With annualised inflation running at 4.1% in 2023 (see earlier in this edition of Stats Count), a painful higher interest rate and loan value at the start of last year is already starting to look satisfactory when the rise in prices (and thus implied value) has been more than double.
It is also interesting to note that most of the new loans written in November were variable interest rate loans. Variable rate loans, including refinancing, were valued at $52.2 billion, up 5.7% for the month. This compares to fixed rate loans, which were valued at $1.1 billion, down 10.1% to the lowest point recorded in the data series.
This is quite different to other jurisdictions, such as the United States of America, where the preference is fixed rate loans, where the fixed rates are available on a long term basis.
Greg Jericho, commenting in the Guardian, noted that:
“…as rates crashed to record lows, more people locked in those rates. But as rates have risen, the number of people taking out fixed-rate loans has plummeted”.
The concern this creates is if households are financing housing in the expectation that interest rates have peaked and a reduction in rates may be on the horizon and specifically within their horizon and that does not transpire, many households could be placed under mortgage stress.
That form of mortgage stress could only deepen should the unthinkable happen and a major shock was to hit domestic or global economies. Like, say, a pandemic.
As Jericho points out, everywhere except the Northern Territory, the average value of a home loan (Nationally, $610,398 in November 2023) has grown faster than wages since March 2021.
On the flipside, and more in accordance with the empirical evidence of the last few decades, reductions in interest rates and loan affordability would see many households sitting on unrealised asset gains, in the form of lower costs to continue securing their higher value property.
From a national perspective, given the number of mortgage holders on variable loans, the economy-wide benefits of any reduction in interest rates would be promptly felt.

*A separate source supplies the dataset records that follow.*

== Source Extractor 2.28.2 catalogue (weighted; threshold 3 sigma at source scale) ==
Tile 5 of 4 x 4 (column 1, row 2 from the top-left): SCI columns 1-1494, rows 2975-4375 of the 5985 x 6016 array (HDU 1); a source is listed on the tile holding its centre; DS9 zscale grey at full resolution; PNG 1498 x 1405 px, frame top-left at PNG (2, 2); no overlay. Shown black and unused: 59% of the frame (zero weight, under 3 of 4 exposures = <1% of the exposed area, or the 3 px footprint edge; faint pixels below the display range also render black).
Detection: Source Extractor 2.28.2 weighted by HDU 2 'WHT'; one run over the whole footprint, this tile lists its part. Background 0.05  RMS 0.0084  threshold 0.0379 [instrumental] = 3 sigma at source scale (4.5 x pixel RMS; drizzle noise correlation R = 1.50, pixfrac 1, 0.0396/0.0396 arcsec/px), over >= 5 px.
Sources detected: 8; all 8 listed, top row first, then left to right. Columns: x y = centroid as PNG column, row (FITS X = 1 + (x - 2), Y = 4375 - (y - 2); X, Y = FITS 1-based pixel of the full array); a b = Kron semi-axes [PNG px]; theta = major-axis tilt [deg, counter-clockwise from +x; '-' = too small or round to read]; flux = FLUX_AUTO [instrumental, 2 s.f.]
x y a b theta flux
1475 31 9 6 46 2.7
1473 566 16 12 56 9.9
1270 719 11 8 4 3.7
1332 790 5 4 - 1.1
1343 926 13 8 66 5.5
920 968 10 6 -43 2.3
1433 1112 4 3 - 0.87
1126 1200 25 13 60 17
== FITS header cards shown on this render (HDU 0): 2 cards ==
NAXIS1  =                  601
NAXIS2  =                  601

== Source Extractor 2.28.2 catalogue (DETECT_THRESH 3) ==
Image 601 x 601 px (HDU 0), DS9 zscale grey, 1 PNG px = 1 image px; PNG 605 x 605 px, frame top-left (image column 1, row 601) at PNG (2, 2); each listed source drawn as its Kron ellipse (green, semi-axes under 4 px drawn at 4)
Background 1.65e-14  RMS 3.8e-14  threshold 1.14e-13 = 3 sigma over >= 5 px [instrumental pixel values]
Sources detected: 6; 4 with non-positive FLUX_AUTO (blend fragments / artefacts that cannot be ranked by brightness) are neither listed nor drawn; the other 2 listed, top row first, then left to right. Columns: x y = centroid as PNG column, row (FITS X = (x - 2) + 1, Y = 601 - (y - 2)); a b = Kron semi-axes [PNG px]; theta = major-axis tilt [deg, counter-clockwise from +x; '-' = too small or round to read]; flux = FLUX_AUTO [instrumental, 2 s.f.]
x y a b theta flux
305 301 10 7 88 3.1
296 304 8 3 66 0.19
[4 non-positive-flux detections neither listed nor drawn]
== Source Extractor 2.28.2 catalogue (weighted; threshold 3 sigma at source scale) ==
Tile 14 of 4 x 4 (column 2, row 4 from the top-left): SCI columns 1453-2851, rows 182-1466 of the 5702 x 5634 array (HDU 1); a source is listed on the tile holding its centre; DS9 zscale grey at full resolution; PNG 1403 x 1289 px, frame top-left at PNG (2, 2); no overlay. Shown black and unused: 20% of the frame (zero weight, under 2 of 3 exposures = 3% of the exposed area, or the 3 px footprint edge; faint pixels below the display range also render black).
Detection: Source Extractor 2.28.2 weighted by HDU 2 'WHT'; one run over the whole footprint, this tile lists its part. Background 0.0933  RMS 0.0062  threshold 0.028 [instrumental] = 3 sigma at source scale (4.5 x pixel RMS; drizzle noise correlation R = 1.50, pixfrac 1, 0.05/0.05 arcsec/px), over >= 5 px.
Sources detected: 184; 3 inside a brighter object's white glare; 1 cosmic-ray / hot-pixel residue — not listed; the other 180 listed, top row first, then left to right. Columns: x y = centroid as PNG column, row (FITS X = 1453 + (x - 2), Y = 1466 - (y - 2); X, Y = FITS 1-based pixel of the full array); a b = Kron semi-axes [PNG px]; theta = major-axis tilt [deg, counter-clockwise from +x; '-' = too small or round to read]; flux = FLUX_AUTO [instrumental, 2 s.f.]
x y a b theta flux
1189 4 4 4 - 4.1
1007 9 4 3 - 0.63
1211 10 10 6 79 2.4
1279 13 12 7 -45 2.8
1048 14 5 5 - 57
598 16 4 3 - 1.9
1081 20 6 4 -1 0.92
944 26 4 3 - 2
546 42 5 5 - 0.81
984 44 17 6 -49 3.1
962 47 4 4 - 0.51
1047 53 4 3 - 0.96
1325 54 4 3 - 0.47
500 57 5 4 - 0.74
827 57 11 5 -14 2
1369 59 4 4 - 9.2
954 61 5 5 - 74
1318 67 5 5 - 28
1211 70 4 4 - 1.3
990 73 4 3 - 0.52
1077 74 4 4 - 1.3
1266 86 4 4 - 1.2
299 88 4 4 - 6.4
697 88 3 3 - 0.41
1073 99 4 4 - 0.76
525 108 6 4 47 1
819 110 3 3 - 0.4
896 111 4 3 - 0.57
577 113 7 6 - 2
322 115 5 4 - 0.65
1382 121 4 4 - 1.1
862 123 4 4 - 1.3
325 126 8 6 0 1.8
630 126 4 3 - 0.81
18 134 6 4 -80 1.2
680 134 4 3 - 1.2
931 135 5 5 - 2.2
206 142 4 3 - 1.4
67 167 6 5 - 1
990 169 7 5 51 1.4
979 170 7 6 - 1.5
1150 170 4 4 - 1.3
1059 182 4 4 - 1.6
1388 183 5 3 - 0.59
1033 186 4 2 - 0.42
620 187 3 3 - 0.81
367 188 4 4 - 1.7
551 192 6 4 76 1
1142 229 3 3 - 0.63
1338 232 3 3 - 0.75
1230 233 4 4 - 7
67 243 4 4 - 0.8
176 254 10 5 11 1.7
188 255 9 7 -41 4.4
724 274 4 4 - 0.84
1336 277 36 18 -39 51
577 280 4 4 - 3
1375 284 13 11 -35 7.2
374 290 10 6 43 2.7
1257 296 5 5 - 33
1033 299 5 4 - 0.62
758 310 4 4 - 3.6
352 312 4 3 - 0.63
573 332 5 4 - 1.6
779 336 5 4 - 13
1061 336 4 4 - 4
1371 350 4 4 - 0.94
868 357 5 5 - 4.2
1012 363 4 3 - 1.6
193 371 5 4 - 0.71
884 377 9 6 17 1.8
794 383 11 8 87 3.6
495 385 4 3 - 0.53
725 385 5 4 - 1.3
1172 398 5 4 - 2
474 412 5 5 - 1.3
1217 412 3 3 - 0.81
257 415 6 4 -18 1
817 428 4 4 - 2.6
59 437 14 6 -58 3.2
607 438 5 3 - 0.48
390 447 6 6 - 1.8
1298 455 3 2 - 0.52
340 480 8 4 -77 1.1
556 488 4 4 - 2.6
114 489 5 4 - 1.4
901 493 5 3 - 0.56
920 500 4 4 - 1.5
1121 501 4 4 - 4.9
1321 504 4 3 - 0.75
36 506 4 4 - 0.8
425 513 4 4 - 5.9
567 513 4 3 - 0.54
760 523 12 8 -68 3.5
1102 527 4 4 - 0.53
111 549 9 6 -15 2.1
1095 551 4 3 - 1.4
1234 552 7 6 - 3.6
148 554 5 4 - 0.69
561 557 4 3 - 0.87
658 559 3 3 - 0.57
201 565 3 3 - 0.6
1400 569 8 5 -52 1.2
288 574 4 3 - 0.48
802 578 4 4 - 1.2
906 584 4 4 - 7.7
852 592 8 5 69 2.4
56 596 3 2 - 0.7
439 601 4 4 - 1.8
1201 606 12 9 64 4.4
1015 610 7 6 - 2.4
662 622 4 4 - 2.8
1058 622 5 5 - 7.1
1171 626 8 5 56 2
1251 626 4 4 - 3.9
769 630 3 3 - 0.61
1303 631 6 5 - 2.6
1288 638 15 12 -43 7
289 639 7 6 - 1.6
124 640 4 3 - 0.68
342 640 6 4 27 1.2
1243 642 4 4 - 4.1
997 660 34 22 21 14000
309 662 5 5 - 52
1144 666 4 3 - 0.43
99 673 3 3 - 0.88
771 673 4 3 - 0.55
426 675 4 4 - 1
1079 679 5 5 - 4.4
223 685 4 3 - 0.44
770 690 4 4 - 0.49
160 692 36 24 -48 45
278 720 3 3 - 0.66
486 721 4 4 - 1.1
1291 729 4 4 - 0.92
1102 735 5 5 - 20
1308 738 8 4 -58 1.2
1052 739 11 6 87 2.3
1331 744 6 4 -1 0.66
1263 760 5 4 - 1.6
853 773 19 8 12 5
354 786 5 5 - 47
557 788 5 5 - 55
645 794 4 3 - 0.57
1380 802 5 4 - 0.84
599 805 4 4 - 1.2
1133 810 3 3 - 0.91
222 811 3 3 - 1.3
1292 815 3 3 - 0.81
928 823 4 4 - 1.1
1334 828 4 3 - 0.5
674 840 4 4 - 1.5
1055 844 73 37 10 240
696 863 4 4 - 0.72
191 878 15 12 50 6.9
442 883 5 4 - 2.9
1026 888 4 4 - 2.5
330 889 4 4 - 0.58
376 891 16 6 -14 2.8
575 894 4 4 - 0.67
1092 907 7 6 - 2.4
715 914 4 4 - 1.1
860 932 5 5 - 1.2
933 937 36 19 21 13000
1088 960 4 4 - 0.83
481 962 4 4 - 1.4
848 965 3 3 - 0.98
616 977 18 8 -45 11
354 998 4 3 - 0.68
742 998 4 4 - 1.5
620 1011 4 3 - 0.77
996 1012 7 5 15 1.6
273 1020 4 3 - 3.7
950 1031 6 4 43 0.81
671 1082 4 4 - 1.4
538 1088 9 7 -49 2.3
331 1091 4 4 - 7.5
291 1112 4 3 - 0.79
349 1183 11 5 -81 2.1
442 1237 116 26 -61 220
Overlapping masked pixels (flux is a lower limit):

Turning attention to First Home Buyers, we can observe they seem to be hanging in the market with their share of all loans by value (green line) remaining relatively steady at 20.3%. They are proving to be resilient and persistent as many younger First ‘Homies’ desperately seek a place of their own, having sheltered in the family nest for longer than desirable.
In November the value of loans to First Home Buyers as owner-occupiers was $5.4 billion and First Home Buyers as investors was $0.4 billion.
Given the strength of the existing home market and the inherent challenges of financing a home move, it is perhaps not surprising that loans for alterations and additions continue to grow. In November, total loans for alternations and additions were valued at $0.9 billion, up 13.5% on the previous month.
If there is a national economic sport in Australia, it is the combined focus on dwellings, loans and the apparent security to be gained from borrowing an ever-increasing amount of money underpinned by uncertain (but pretty secure given the shortages and the evidence of history) long-term asset values.